Sur le plan humanitaire, la situation a atteint un niveau de "crise" critique à la frontière entre la Libye et la Tunisie.Une foule s'étendait "sur des kilomètres et des kilomètres" pour quitter la Libye, selon le HCR.

Les organisations humanitaires et la communauté internationale ont engagé mercredi une course contre la montre et le chaos.La France et le Royaume-Uni ont annoncé l'envoi de plusieurs avions et d'un navire pour évacuer des milliers de personnes vers l'Egypte.Un premier vol était prévu dès mercredi.

Le Programme alimentaire mondial (PAM), agence de l'ONU, a annoncé un plan d'aide alimentaire d'urgence de 38,7 millions de dollars (28 millions d'euros) pour 2,7 millions de personnes en Libye, en Egypte et en Tunisie.

Selon le porte-parole de la Ligue libyenne des droits de l'Homme, Ali Zeidan, les violences liées à la répression de l'insurrection ont fait 6.000 morts, dont 3.000 dans la seule ville de Tripoli.

Dans le même temps, deux navires de guerre américains, dont le porte-hélicoptères USS Kearsarge, ont franchi mercredi le canal de Suez pour rejoindre la Méditerranéenne et se positionner au large de la Libye.

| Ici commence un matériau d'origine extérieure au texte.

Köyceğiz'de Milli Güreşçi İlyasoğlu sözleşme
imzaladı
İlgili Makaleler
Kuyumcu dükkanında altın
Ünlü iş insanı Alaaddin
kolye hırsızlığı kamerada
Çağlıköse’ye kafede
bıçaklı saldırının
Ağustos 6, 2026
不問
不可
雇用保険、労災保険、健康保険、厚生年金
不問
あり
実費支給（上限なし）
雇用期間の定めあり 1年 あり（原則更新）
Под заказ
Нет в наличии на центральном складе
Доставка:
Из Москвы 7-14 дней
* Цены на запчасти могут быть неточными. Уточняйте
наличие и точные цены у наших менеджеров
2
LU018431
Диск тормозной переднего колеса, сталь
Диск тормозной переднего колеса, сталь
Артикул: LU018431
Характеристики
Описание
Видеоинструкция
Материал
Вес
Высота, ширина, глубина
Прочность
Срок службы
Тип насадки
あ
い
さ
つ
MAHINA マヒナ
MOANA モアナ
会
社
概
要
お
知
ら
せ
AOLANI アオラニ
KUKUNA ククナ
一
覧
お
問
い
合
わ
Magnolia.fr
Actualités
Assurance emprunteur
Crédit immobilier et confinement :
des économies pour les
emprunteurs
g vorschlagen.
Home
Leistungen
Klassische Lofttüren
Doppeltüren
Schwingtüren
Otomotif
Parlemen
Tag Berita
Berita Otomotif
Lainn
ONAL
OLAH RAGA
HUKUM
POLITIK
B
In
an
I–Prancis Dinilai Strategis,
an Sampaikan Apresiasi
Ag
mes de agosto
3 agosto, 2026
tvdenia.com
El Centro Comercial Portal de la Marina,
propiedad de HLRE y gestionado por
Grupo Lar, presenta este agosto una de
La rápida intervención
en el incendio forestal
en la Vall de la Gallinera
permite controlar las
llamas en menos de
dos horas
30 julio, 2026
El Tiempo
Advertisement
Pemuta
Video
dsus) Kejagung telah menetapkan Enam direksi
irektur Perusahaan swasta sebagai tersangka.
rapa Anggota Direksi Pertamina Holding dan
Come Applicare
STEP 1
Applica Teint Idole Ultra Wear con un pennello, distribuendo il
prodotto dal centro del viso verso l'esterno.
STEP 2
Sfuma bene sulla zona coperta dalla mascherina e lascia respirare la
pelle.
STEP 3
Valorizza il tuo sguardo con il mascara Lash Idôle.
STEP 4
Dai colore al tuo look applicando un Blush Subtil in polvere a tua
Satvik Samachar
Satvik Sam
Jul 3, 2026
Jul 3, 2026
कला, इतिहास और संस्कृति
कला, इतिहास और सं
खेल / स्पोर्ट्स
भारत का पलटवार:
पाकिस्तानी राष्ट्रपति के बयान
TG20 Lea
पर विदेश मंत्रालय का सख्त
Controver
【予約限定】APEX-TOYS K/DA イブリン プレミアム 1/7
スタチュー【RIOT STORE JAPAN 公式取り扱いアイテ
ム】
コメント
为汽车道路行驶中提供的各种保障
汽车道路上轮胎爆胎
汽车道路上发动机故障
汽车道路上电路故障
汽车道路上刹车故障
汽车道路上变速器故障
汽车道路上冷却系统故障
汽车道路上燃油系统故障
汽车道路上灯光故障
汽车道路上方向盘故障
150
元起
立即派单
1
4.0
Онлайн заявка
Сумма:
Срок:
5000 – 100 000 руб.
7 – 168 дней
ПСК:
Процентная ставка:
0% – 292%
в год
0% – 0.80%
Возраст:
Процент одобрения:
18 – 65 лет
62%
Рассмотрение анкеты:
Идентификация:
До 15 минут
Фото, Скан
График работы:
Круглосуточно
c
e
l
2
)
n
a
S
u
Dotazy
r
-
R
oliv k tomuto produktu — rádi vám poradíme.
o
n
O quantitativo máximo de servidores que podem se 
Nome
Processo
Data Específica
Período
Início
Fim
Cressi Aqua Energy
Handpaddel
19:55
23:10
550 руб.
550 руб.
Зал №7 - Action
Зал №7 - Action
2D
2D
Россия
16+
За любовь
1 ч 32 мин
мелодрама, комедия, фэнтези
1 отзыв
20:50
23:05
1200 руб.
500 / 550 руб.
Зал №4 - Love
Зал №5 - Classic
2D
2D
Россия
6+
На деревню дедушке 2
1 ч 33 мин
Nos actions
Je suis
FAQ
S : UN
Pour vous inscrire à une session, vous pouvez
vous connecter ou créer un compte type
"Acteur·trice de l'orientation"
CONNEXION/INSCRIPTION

 "Un navire comme le Kearsarge est capable de plusieurs types de mission", avait expliqué à l'AFP un responsable du Pentagone.Ce porte-hélicoptères, qui transporte des chalands de débarquement et 800 Marines, peut assurer un soutien à des opérations humanitaires ou militaires.

L'option d'une intervention militaire en Libye suscitait cependant de profondes divisions au sein de l'Otan, en raison des craintes de réaction dans le monde arabe, des réticences à voir l'alliance élargir son champ d'influence et de la complexité de l'opération.

Mais si Londres et Washington ont poussé en ce sens, "il n'y a pas de consensus au sein de l'Otan pour le recours à la force", a reconnu mardi le secrétaire américain à la Défense, Robert Gates.